Tuesday, June 17, 2008

Peace at Last, Peace at Last.

Since junior year of college, I have been occasionally visited by nice little bouts of anxiety brought up, I guess, when things are overwhelming. Things that contribute: constant loud noises, crowded spaces, hospitals, etc. I'm a slightly intelligent person, knowing a little bit about mental health and have no suspicion that this is serious in the least. I don't have panic attacks, I just prefer to get the hell out of the situation. The day before leaving for Malakati I felt this after visiting the local third world hospital and returning to a loud crowded internet cafe in a loud crowded city. This should better give you the context of the following essay, written at Malakati village.

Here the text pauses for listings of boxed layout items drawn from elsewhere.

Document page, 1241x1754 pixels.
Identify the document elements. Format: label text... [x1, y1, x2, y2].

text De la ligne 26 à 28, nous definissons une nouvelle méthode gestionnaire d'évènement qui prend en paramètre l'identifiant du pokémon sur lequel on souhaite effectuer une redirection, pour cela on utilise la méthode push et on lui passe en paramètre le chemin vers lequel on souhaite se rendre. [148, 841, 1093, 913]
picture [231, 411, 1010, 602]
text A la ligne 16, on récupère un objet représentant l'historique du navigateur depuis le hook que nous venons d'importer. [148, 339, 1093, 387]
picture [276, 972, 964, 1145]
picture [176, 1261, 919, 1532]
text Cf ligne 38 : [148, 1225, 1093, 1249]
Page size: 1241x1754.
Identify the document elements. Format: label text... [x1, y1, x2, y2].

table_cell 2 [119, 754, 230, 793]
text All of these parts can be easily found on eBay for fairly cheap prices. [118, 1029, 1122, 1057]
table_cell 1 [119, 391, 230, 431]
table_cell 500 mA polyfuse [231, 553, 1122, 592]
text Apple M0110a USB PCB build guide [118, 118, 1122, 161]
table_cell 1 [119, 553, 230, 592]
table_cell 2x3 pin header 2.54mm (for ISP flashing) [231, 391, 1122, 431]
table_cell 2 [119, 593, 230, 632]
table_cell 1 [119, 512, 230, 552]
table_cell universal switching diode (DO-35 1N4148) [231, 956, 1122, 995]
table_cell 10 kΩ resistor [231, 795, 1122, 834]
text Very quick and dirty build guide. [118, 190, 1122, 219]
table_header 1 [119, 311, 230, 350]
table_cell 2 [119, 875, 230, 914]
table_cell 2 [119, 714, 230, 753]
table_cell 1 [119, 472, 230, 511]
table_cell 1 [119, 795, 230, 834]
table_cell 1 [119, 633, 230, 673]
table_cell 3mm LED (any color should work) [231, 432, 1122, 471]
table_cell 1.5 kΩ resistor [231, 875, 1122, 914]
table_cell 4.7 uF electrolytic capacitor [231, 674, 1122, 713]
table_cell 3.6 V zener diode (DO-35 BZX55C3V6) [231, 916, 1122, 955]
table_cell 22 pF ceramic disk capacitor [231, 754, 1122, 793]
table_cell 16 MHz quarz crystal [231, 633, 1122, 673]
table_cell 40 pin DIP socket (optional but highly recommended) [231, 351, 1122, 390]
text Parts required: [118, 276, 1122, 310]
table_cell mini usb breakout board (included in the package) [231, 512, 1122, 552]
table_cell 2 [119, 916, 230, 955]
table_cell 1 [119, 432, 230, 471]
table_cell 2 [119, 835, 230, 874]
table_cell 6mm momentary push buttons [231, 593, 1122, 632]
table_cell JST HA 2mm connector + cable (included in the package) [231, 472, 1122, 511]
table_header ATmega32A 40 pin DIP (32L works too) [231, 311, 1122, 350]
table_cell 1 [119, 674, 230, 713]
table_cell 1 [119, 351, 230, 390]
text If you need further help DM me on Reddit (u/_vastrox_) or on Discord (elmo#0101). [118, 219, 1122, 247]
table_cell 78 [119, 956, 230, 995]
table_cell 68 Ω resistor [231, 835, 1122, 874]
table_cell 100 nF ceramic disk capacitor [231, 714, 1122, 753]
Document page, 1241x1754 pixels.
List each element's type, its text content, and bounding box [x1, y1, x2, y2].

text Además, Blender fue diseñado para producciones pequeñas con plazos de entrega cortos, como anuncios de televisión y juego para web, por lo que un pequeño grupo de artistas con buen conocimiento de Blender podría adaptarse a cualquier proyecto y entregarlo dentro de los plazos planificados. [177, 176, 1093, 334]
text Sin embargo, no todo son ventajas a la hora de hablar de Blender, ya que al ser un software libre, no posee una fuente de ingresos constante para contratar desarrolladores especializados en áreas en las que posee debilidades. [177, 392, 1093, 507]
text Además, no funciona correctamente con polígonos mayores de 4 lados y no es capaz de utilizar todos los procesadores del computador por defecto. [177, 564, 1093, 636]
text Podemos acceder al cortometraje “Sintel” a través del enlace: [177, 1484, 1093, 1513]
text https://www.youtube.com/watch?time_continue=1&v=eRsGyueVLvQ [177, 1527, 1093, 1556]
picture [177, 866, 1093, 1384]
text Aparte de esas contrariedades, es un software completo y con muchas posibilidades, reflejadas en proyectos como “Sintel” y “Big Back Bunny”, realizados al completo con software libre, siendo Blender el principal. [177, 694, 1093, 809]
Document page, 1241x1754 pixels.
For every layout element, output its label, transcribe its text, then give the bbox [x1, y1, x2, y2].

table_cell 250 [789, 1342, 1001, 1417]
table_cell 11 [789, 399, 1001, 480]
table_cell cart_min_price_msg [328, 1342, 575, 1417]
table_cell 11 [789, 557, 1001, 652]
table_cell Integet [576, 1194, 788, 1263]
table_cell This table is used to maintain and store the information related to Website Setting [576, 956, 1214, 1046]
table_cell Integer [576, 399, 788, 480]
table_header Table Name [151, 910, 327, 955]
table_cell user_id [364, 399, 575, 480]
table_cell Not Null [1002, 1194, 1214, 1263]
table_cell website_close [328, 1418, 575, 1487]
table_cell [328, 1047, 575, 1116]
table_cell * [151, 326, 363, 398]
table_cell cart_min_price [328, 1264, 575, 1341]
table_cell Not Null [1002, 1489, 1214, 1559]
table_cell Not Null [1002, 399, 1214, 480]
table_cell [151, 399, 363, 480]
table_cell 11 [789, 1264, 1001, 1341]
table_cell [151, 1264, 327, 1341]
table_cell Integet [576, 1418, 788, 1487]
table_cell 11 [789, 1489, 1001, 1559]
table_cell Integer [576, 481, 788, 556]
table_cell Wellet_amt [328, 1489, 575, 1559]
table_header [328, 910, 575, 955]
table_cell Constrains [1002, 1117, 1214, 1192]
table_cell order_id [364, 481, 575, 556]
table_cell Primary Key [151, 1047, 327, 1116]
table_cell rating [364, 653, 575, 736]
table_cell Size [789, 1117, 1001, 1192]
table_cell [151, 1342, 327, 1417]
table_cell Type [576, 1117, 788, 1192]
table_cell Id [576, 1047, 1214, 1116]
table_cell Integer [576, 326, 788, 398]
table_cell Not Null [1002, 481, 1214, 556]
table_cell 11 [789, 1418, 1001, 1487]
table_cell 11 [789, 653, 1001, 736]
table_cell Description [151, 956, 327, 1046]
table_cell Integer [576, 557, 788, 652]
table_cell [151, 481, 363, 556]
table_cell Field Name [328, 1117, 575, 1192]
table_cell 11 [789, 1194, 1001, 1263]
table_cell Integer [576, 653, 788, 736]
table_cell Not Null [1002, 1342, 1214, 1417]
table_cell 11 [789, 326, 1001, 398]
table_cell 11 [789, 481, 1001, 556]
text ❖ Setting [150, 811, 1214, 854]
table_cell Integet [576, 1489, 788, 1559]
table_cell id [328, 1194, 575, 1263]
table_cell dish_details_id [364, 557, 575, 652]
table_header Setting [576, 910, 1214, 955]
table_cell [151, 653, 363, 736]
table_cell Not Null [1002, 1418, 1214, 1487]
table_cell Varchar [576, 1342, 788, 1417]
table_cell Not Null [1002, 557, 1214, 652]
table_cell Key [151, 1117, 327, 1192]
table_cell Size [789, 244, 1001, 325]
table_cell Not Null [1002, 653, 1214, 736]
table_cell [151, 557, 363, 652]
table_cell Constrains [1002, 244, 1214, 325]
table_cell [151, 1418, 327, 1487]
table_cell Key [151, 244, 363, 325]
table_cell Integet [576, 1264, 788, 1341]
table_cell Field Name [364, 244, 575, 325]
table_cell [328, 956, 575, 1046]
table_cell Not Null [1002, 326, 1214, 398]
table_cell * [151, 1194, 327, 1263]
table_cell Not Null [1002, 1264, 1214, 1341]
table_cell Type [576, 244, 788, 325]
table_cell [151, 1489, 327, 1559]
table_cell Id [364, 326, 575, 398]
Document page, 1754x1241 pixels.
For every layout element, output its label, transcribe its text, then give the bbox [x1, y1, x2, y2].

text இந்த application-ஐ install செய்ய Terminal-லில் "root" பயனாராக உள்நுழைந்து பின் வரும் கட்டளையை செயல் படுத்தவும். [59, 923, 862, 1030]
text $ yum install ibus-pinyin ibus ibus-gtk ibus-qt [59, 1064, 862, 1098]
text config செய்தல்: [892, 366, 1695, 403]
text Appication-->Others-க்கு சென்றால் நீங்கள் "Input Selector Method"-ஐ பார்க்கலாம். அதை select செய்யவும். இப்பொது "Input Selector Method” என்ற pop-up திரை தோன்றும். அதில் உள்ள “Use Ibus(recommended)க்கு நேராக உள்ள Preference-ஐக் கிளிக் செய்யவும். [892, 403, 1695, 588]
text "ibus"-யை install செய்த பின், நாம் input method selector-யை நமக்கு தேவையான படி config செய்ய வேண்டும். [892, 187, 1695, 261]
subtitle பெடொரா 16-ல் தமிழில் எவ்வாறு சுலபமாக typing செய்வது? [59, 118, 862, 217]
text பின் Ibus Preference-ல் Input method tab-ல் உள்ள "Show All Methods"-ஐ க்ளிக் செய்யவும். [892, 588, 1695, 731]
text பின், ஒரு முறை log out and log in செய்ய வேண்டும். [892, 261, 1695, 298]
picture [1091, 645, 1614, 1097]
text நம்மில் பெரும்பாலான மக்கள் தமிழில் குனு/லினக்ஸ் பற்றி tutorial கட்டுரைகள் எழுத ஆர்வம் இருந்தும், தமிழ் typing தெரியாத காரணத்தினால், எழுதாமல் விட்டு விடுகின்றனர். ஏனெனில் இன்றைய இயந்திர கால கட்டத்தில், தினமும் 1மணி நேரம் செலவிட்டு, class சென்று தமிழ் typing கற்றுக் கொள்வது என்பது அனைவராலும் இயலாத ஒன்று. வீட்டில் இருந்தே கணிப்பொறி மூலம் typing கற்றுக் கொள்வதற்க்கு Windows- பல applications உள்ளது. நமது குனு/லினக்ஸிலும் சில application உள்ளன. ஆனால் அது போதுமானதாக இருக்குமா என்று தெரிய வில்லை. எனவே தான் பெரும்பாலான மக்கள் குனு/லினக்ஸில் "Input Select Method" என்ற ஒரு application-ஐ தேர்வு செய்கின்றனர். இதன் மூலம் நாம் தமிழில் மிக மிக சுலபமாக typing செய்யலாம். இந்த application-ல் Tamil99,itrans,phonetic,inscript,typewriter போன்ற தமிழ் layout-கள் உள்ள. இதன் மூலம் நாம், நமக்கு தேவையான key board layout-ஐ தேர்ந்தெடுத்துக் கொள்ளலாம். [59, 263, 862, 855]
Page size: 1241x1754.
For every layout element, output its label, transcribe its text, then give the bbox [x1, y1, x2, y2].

How do you find peace? And how would you know it once you've found it? So many people just go go go. Go through routines, go to starbucks, go to work, go to bed. Go go go. I feel they should stop where they are. Freeze. And reflect. Am I happy? When did I last feel peace? I am one of the few who is usually sincerely happy. However, when did I last feel peace within myself.

I have been to the tops of mountains, the spines of ridges, and the sides of cliffs. I have kayaked rivers, sailed on lakes, and seen lands unmarred by human presence. Even then, peace has been a rare experience.

Here, I have found peace. I feel my heartbeat slow and stress physicall lift from my shoulders. I feel lighter. Malakati village has no cars, no telivision, no video games. For amusement, the children play sports and push around small skis attached to a long bamboo handle. They call these boats. The families live either in thatch huts, called, bures, or small houses constructed of corrugated tin walls and roofs. People here smile and say bula when I walk past. They invite us to tea and readily share their possessions. The front yard in translucent blue water and pure white sand; the back yard is a mountain. I am at peace.

It took me hours to convince myself I am actually here. It is still difficult to believe that I am staying in a village on a small island in the middle of the pacific. I am truly thankful for this place and the welcoming nature of these people.

I feel alive, recharged, rested. I feel peace.